En el desfile principal del Carnaval de Negros y Blancos de Pasto, realizado el 6 de enero en Nariño, Colombia, artesanos locales como Óscar Fernando Ruano Luna, de 44 años y ganador del primer lugar con su carroza «Indomable mujer guerrera»; Anthony Zarama Santacruz, segundo lugar con «Carnaval de Negros y Blancos»; Holman Darío Cabrera, cuarto lugar con «Somos Nariño»; y Edwin Fernando Ramos, quinto lugar con «Sobreviviendo», invirtieron sumas superiores a los 90 millones de pesos en sus creaciones, superando ampliamente los premios entregados por Corpocarnaval.
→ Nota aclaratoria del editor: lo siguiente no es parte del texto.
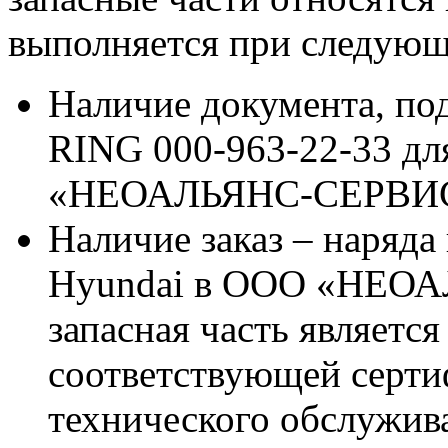
выполняется при следующ
Наличие документа, по
RING 000-963-22-33 дл
«НЕОАЛЬЯНС-СЕРВИ
Наличие заказ – наряда
Hyundai в ООО «НЕОА
запасная часть является
соответствующей серт
технического обслужив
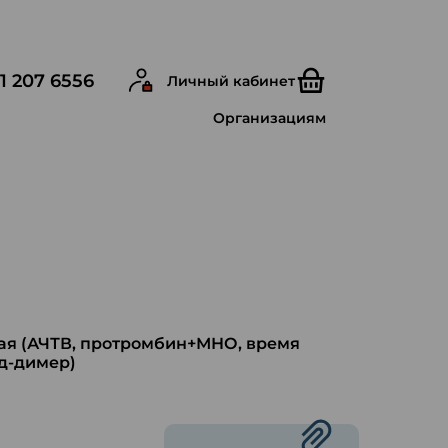
1 207 6556
Личный кабинет
Организациям
ая (АЧТВ, протромбин+МНО, время
 д-димер)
Estos artesanos dedicaron más de cinco meses de trabajo en equipos de talleres locales para transformar las calles de Pasto en un escenario de arte vibrante, impulsados por una pasión inquebrantable por el carnaval pese a un balance económico desfavorable, donde los costos de producción consistentemente exceden las recompensas oficiales.
Inversiones millonarias por amor al arte
La carroza de Ruano Luna demandó 118 millones de pesos, pero solo recibió 45 millones en premio; la de Zarama Santacruz osciló entre 160 y 180 millones; Cabrera invirtió 90 millones por 25 millones de premio; y Ramos destinó 150 millones frente a 20 millones otorgados. Esta dedicación no solo resalta la emblemática celebración cultural del Carnaval de Negros y Blancos, con sus desfiles de carrozas, sino que abre puertas a oportunidades como invitaciones a carnavales en otras ciudades de Colombia y Ecuador, o el alquiler de figuras para recuperar parte de la inversión.
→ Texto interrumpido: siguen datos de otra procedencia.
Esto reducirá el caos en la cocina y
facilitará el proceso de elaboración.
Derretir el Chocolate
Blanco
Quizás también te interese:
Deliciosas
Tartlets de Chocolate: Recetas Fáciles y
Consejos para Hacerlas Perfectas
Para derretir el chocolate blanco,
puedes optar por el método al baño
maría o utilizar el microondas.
«Por fin pudimos sacar Indomable mujer guerrera después de muchos años queriéndola hacer; es porque estamos aquí, porque existimos».
Óscar Fernando Ruano Luna, artesano del primer lugar
La obra ganadora transmite un mensaje de resistencia y dignidad hacia la mujer, como explicó el propio Ruano Luna: un homenaje sentido a la belleza de todas las mujeres, a su esposa y su abuela, pilares en su trayectoria carnavalera. Por su parte, Anthony Zarama Santacruz expresó la satisfacción más allá de las finanzas: no recuperará la inversión, pero le queda «la gran satisfacción del deber cumplido», un sueño hecho realidad desde su infancia.
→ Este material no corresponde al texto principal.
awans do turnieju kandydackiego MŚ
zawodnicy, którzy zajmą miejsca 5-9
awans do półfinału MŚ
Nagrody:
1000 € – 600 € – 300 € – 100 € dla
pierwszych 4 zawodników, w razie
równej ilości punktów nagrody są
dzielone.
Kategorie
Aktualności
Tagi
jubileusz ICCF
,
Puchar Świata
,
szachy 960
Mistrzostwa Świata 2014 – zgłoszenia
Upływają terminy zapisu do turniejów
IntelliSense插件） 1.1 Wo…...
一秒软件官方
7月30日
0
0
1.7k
«No se podrá [recuperar la inversión], pero me queda la gran satisfacción del deber cumplido. Desde niño comencé y ahora este es el sueño hecho realidad».
Anthony Zarama Santacruz, artesano del segundo lugar
Edwin Fernando Ramos, quinto lugar, miró hacia el futuro con optimismo, destacando que ahora vienen muchos eventos en otras ciudades donde inician los carnavales, y estar en el desfile de Pasto representa una gran ventana para todos los artistas. Estas declaraciones, reportadas por El Tiempo y el Instagram oficial @carnavalnegrosyblancos, subrayan cómo el reconocimiento en esta fiesta patrimonial no solo valida el esfuerzo, sino que propicia ventas de figuras y nuevas presentaciones, perpetuando la tradición pese a los desafíos económicos anuales.